Nos habitats sont, en fait, bourrés toute l’année de polluants irritants et allergisants. Au point que la pollution y est 5 à 10 fois plus élevée qu’à l’extérieur. Or, nous passons 80 % de notre temps dans des lieux fermés (logements, bureaux, lieux publics…). En se déposant dans nos voies aériennes, ces polluants potentialisent notre sensibilité par exemple aux acariens de la poussière de maison. Déjà responsables de 45 % des allergies respiratoires, on les trouve même dans les logements les plus propres (literies, canapés, rideaux, tapis, moquettes, peluches…).

 À lire aussi : Supprimer la pollution intérieure

Aérez !

Certains polluants intérieurs comme le formaldéhyde diffusent lentement : matériaux et produits de construction, de décoration (peintures, bois collés, vernis, isolants, revêtements…), mobilier. D’autres ponctuellement, avec des pics d’émission élevés : produits d’entretien, insecticides, désodorisants, bougies, encens, produits de toilette, cosmétiques, parfums. Autres sources de pollution intérieure : blattes, animaux de compagnie, plantes, moisissures, tabac.

En fait, le grand responsable est… l’isolation. Pour améliorer l’efficacité énergétique et réduire la facture, nos logements sont calfeutrés et l’air intérieur peu renouvelé.
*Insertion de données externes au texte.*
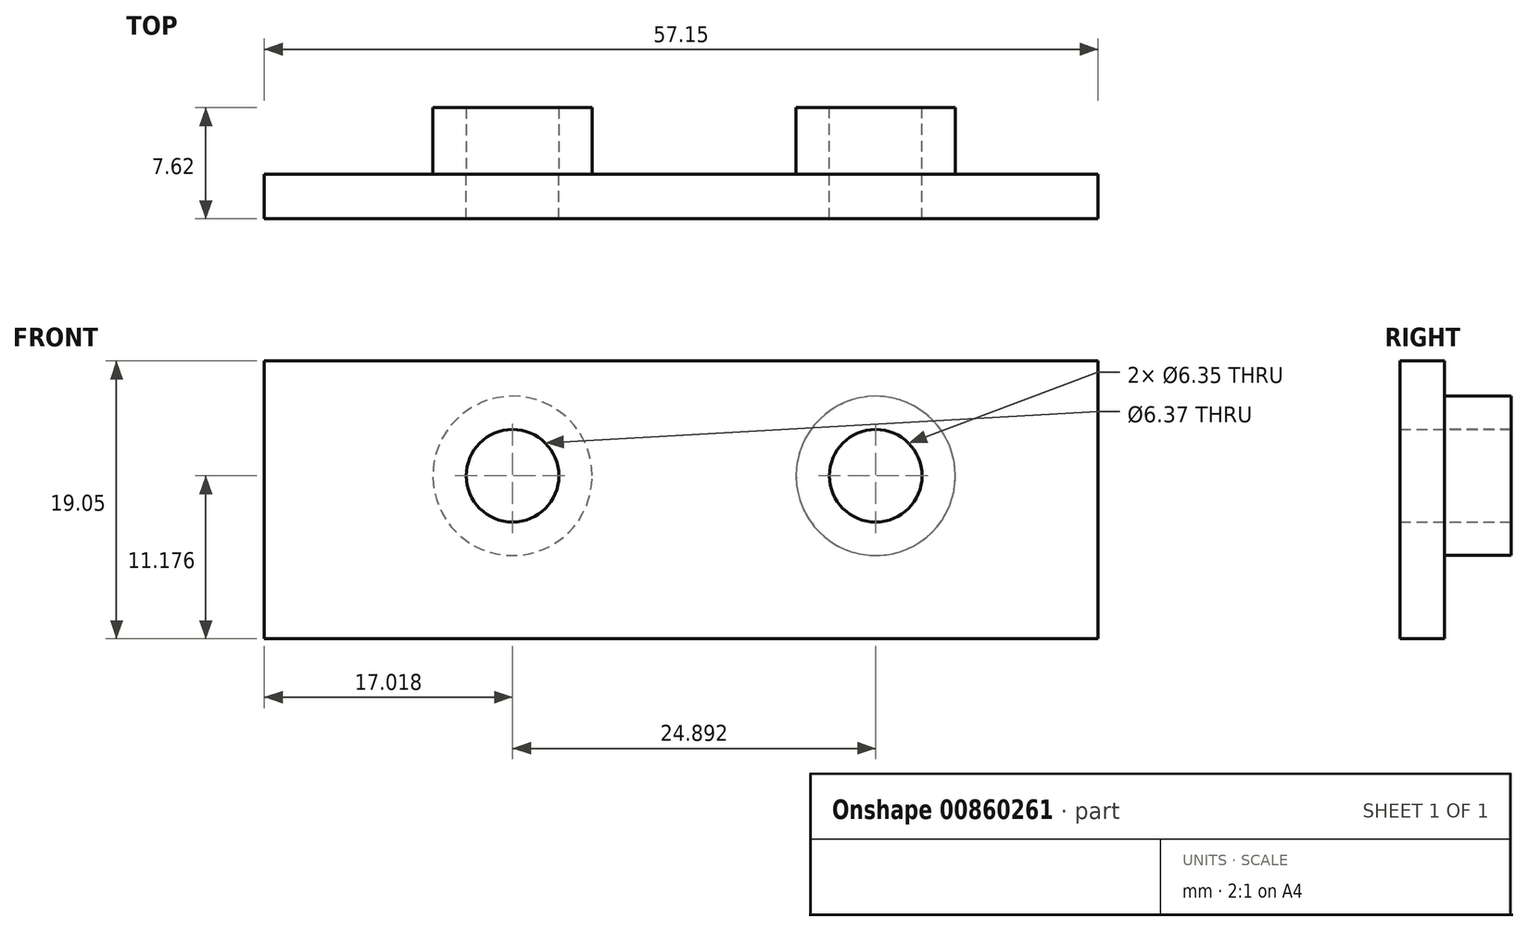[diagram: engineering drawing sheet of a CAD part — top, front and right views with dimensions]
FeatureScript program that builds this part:
annotation { "Feature Type Name" : "Feature", "Feature Type Description" : "" }
export const myFeature = defineFeature(function(context is Context, id is Id, definition is map)
    precondition{}
    {
        {
            var Q0;
            Q0=qCreatedBy(makeId("Front.planeOp"),FACE);
            var sketch = newSketch(context, id + "F0", { "sketchPlane" : qUnion([Q0])});
            skLineSegment(sketch, "E0.bottom", {"start": v(-57.15, 19.05) * mm, "end": v(0, 19.05) * mm});
            skLineSegment(sketch, "E0.top", {"start": v(-57.15, 0) * mm, "end": v(0, 0) * mm});
            skLineSegment(sketch, "E0.left", {"start": v(-57.15, 19.05) * mm, "end": v(-57.15, 0) * mm});
            skLineSegment(sketch, "E0.right", {"start": v(0, 19.05) * mm, "end": v(0, 0) * mm});
            skCircle(sketch, "E1", {"center": v(-15.24, 11.18) * mm, "radius": 3.18 * mm});
            skCircle(sketch, "E2", {"center": v(-40.13, 11.18) * mm, "radius": 3.18 * mm});
            skSolve(sketch);
        }
        {
            var Q0;
            Q0=makeQuery(id+"F0.imprint","IMPRINT",FACE,{"disambiguationData":[TD([[makeQuery(id+"F0.imprint","IMPRINT",EDGE,{"derivedFrom":sQuery(id+"F0.wireOp",EDGE,"E0.bottom")}),-1.0]])]});
            extrude(context, id + "F1", {"entities" : qUnion([Q0]), "depth" : 3.05 * mm, "offsetDistance" : 25.4 * mm});
        }
        {
            var Q0;
            Q0=makeQuery(id+"F1.opExtrude","CAP_FACE",FACE,{"disambiguationData":[OSD([sQuery(id+"F0.wireOp",EDGE,"E0.bottom"),sQuery(id+"F0.wireOp",EDGE,"E0.top"),sQuery(id+"F0.wireOp",EDGE,"E0.left"),sQuery(id+"F0.wireOp",EDGE,"E0.right"),sQuery(id+"F0.wireOp",EDGE,"E1"),sQuery(id+"F0.wireOp",EDGE,"E2")])],"isStart":true});
            var sketch = newSketch(context, id + "F2", { "sketchPlane" : qUnion([Q0])});
            skCircle(sketch, "E3", {"center": v(15.24, 11.18) * mm, "radius": 3.12 * mm});
            skCircle(sketch, "E4", {"center": v(40.13, 11.18) * mm, "radius": 3.18 * mm});
            skCircle(sketch, "E5", {"center": v(15.24, 11.18) * mm, "radius": 5.46 * mm});
            skCircle(sketch, "E6", {"center": v(40.13, 11.18) * mm, "radius": 5.46 * mm});
            skSolve(sketch);
        }
        {
            var Q0;
            Q0=makeQuery(id+"F2.imprint","IMPRINT",FACE,{"disambiguationData":[TD([[makeQuery(id+"F2.imprint","IMPRINT",EDGE,{"derivedFrom":sQuery(id+"F2.wireOp",EDGE,"E5")}),1.0]])]});
            var Q1;
            Q1=makeQuery(id+"F2.imprint","IMPRINT",FACE,{"disambiguationData":[TD([[makeQuery(id+"F2.imprint","IMPRINT",EDGE,{"derivedFrom":sQuery(id+"F2.wireOp",EDGE,"E4")}),-1.0]])]});
            extrude(context, id + "F3", {"entities" : qUnion([Q0, Q1]), "operationType" : NewBodyOperationType.ADD, "depth" : 4.57 * mm, "offsetDistance" : 25.4 * mm});
        }
    });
D’où ce conseil des allergologues : aérez tous les jours, même en période de pic de pollution, plutôt aux heures fraîches – le matin ou en début de nuit.

 

Conseils de Pharmacien

Conseils de Pharmacien

À côté des traitements prescrits par le médecin (antihistaminiques inhalés, corticoïdes, antileucotriènes, bronchodilatateurs) et de la désensibilisation par voie sublinguale ou injectable, des produits sans ordonnance sont utiles.
  • Pour calmer les symptômes de rhinite allergique, comprimés à base d’antihistaminiques (Drill Allergie et DoliAllergie en comprimés), flacon pulvérisateur à base de dérivé de la cortisone (Humex), complexe homéopathique (Lergypax).
  • Pour affronter les agressions d’allergènes, spray nasal (Stérimar Stop Protect nez allergique) ou stick nasal aux huiles essentielles (Puressentiel).
  • Pour traiter literie, canapés, rideaux non lavables, etc., spray anti-acariens (Ascaflash).

 

Des sites et des applis

Des sites et des applis

  • Sites d’informations et de conseils : www.arcaa.info (Association de recherche clinique en allergologie et asthmologie) ; www.asthme-allergies.org ; www.pollens.fr (Réseau national de surveillance aérobiologique).
  • Applications smartphone du laboratoire ALK : Arbrallergik (pour reconnaître les arbres allergisants) et Allergik (sur les allergies croisées).